Of these models I will be using the dynamic programming and hierarchical matching models. The dynamic programming model allows the user to enter data on prey abundance in a patch as well as time spent foraging in a patch. Using this data I can then estimate a fitness response of the predators from the observed results of my experiment and adjust the model to see how the fitness changes. The other model that will be used is the hierarchical matching model. In this model I can enter data on the abundance and palatability of the three different prey items in each patch to observe the habitat use and time spent foraging in the patches. This will allow me to model both the avian predators and prey items and determine the foraging differences.
There are two additions experiments that Viz Lab is providing support for. The first is to quantify the avian predation of galls by verifying avian attack through digital recordings. These recordings will help me to determine exactly which gall was attacked by which avian predator in order to give me more accuracy in the foraging models. At this point determining which bird attacked a gall is subjective in that the chickadee is believed to have a larger attack area then the woodpecker. This has not been tested to assure accuracy and by recording which bird attacked which gall I will be able to observe patterns that each predator shows in its attack.
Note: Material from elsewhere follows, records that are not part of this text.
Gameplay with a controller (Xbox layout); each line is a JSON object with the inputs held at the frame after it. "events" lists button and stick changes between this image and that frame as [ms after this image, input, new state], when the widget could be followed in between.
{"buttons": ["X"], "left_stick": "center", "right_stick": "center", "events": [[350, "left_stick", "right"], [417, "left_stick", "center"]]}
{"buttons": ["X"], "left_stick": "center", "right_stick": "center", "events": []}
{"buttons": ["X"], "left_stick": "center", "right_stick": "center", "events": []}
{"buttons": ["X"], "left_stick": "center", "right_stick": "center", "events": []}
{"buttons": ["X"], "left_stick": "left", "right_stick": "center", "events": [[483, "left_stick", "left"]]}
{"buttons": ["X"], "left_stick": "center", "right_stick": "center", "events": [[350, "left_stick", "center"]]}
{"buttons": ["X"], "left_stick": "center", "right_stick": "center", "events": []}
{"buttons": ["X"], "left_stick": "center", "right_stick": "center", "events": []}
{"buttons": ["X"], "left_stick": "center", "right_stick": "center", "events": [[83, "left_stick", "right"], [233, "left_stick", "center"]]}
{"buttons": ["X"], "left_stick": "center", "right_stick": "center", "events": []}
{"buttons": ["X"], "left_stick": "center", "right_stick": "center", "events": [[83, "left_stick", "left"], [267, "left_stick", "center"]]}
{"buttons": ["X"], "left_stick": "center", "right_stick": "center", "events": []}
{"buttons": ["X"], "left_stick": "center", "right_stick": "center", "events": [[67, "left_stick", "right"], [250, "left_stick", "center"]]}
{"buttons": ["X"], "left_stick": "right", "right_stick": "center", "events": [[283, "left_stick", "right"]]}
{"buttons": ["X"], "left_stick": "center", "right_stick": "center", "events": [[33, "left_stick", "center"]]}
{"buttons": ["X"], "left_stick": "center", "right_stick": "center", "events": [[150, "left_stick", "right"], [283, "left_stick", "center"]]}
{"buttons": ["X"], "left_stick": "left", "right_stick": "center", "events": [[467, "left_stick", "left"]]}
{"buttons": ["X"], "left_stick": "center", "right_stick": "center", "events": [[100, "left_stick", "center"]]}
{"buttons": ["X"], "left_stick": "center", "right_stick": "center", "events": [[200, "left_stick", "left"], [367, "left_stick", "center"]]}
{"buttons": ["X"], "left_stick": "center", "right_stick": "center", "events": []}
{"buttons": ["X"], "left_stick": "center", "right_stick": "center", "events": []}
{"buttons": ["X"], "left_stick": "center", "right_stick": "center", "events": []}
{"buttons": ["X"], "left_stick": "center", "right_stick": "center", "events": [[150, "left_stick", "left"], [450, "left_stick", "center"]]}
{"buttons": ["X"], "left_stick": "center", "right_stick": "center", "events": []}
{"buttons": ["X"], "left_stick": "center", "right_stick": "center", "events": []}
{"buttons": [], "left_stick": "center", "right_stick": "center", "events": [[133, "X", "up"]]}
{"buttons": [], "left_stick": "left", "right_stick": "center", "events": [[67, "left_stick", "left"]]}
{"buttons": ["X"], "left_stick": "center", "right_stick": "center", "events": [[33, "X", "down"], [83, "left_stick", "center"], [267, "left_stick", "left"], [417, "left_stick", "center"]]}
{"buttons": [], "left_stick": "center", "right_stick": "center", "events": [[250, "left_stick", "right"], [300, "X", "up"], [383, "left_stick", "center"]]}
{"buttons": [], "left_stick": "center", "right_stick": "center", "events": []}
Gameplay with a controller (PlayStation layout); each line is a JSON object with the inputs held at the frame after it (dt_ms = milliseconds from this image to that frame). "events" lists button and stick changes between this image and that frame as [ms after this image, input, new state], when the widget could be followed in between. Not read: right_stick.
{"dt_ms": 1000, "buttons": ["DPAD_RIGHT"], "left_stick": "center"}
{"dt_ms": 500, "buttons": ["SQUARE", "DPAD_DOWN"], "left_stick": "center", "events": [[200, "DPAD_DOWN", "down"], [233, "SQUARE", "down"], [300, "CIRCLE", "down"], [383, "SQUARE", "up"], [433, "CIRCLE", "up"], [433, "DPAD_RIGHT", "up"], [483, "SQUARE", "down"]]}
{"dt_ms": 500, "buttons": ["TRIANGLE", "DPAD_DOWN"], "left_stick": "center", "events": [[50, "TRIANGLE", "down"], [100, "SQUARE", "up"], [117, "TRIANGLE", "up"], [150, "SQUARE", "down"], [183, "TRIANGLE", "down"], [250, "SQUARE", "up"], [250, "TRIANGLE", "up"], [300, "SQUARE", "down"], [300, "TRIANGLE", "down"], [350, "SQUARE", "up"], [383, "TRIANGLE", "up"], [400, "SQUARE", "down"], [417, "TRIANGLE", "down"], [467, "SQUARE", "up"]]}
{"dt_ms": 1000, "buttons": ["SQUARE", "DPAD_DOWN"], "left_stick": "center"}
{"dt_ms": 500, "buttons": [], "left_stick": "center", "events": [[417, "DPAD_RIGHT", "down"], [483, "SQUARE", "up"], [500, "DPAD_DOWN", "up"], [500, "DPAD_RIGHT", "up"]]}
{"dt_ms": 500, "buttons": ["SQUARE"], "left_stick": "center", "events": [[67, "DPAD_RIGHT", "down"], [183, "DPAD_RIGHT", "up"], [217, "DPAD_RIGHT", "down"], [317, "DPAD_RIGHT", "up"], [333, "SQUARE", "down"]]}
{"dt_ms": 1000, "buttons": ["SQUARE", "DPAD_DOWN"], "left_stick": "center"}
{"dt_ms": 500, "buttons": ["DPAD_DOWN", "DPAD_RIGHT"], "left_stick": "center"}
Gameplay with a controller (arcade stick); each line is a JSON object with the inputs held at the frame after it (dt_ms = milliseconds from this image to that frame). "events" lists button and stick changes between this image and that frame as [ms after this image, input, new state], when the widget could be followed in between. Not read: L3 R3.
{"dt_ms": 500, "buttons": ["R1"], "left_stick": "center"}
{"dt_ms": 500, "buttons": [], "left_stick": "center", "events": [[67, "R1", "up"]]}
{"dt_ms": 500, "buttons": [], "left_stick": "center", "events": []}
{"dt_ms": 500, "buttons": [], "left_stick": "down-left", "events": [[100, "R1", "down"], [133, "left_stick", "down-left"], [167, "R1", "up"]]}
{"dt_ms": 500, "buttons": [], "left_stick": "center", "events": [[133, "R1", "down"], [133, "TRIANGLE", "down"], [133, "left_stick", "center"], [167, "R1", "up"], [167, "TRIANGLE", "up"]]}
Figure 5 The traditional method for determining attacked by avian predator. The size of the attack as thus far been used to assign an either a chickadee or woodpecker as the attacker. http://www.facstaff.bucknell.edu/abrahmsn/solidago/gallkey8.html
The second experiment that is to be conducted is to determine a method for locating exit tunnels in galls without having to dissect them. The woodpecker and possibly the chickadee are able to do this through an undetermined sensory mechanism. I plan on using ultraviolet and infrared light photography to see if the exit tunnels can be observed in this manner. Another possible method may be using small microphones and computer programs to observe the vibration signature of galls to find a pattern for contents.